Two prominent authors of crime fiction left us in the last week, but only one received much public attention. Both, however, deserve consideration, and their deaths mark another milestone in the passing of American values we find ourselves increasingly disposed to mourn.
Elmore Leonard, as you will have divined, is the better-known. His gritty crime novels were known for clever dialogue, quirky characters, and fast pace. Leonard, who wrote very good Westerns in the early years of his career, had a highly practical, crowd-pleasing sense of what a writer does. His books achieved great popularity, and many were adapted into successful films, thanks in great part to his down-to-earth approach to fiction writing.
Leonard’s protagonists are typically not old-fashioned heroes; instead they’re largely raffish, morally compromised, and often criminal. The world they inhabit is corrupt, chaotic, and dangerous, and it is in creating this world that Leonard’s greatest contribution may be found. It is a world all too much like our own, and the combination of comedy and dreadfulness it displays is a measure of how far below its ideals the United States has fallen in the decades since the end of World War II, a contrast made even stronger by a familiarity with Leonard’s Western stories and novels.
Barbara Michaels was less widely known than Leonard but equally accomplished. Born Barbara Mertz, she wrote under her own name, the Michaels pseudonym, and as Elizabeth Peters. She achieved great popular success with her nineteen novels featuring protagonist Amelia Peabody, a late-Victorian Egyptologist, adventuress, suffragette, and amateur detective.
Happily married to archaeologist and professor Radcliffe Emerson and mother of Walter Peabody “Ramses” Emerson, Amelia is self-confident, strong-willed, good-humored, and benevolent. She is a strong woman who also remains passionately in love with her husband and devoted to her child. The Peabody family represent all that we might find most laudable about their era: their ability simultaneously to get the most out of life, contribute much to society, and act with compassion for others, all while keeping up a stiff upper lip (or at least trying to) and retaining a sense of humor.
The Emersons are, in this regard, representative of the best of Victorian values. The stories, being murder mysteries, also show the flaws of the society in which they’re set, but the ideals to which the Emersons aspire remain true.
Mertz’s other protagonist, Dr. Victoria (Vicky) Bliss, is a scholar of medieval art whose physical beauty keeps getting the way of people taking her gargantuan IQ seriously. The Bliss books are fast-paced, humorous, and diverting as Bliss encounters mystery and adventure in various charming locations in Europe and elsewhere. Mertz also wrote four novels featuring librarian Jacqueline Kirby, which included a good deal of humor with a historical backdrop, and she also authored romantic suspense novels, some with supernatural elements.

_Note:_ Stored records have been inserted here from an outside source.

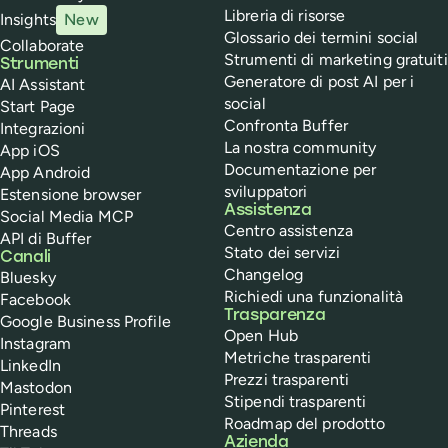
Libreria di risorse
Insights
New
Glossario dei termini social
Collaborate
Strumenti di marketing gratuiti
Strumenti
Generatore di post AI per i
AI Assistant
social
Start Page
Confronta Buffer
Integrazioni
La nostra community
App iOS
Documentazione per
App Android
sviluppatori
Estensione browser
Assistenza
Social Media MCP
Centro assistenza
API di Buffer
Stato dei servizi
Canali
Changelog
Bluesky
Richiedi una funzionalità
Facebook
Trasparenza
Google Business Profile
Open Hub
Instagram
Metriche trasparenti
LinkedIn
Prezzi trasparenti
Mastodon
Stipendi trasparenti
Pinterest
Roadmap del prodotto
Threads
Azienda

Both Mertz and Leonard tended to depict a highly disturbed society, with Mertz usually favoring a zany, comic viewpoint while Leonard portrayed a more violent and frightful place even when his tales were laced with humor. Both writers, however, showed a respect for old-fashioned values such as courage, integrity, resilience, self-reliance, and cheerfulness, even when those values are conspicuous by their absence.